The ultimate goal of the fishbone diagram method is to verify the root cause and develop corrective measures. Experimentation or statistical analysis is required to identify the key cause, avoiding prioritizing minor factors for improvement. Potential causes listed in the fishbone diagram can be verified one by one using a process of elimination. For example, for weld marks caused by “poor mold venting,” adding venting slots at the weld can be used to conduct trial molds to observe whether the defect improves. For “improper process parameters,” orthogonal testing can be used to adjust parameters such as injection speed and temperature to find the optimal combination. During the verification process, detailed data, such as defect incidence and part dimensional changes, should be recorded to quantitatively demonstrate the authenticity of the cause. Once the root cause is identified, actionable corrective measures should be developed, such as “testing the melt flow rate after each batch of raw materials arrives” and “cleaning the mold venting slots weekly,” with clearly defined individuals and deadlines for completion. Finally, by continuously tracking the improvement results, a closed-loop management system is established to ensure effective defect control.

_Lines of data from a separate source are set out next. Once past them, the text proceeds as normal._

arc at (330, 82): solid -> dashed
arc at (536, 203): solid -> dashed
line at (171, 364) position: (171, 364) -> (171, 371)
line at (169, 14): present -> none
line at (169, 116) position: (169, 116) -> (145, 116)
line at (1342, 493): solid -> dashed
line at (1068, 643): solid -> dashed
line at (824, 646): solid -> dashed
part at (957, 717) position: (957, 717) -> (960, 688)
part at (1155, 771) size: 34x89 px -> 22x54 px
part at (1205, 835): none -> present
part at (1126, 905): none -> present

The application of the fishbone diagram method should avoid common pitfalls, such as an incomplete listing of factors, failure to refine causes to a verifiable level, and neglecting teamwork. During the analysis process, all participants should be encouraged to speak freely, avoiding premature intervention based on subjective judgment. Furthermore, the analysis should be grounded in practical on-site conditions, avoiding theoretical explanations that are divorced from production conditions. For example, instead of simply stating “outdated equipment,” the cause should be more specific, such as “wear on the equipment’s check ring leading to a drop in holding pressure.” Furthermore, the fishbone diagram should be dynamically updated, with analysis content promptly supplemented as production conditions change and new issues arise, ensuring continuous and effective quality improvement efforts. By correctly applying the fishbone diagram method, companies can establish a systematic defect analysis mechanism, improve problem-solving efficiency, reduce quality costs, and ultimately achieve stable and controllable injection molding production.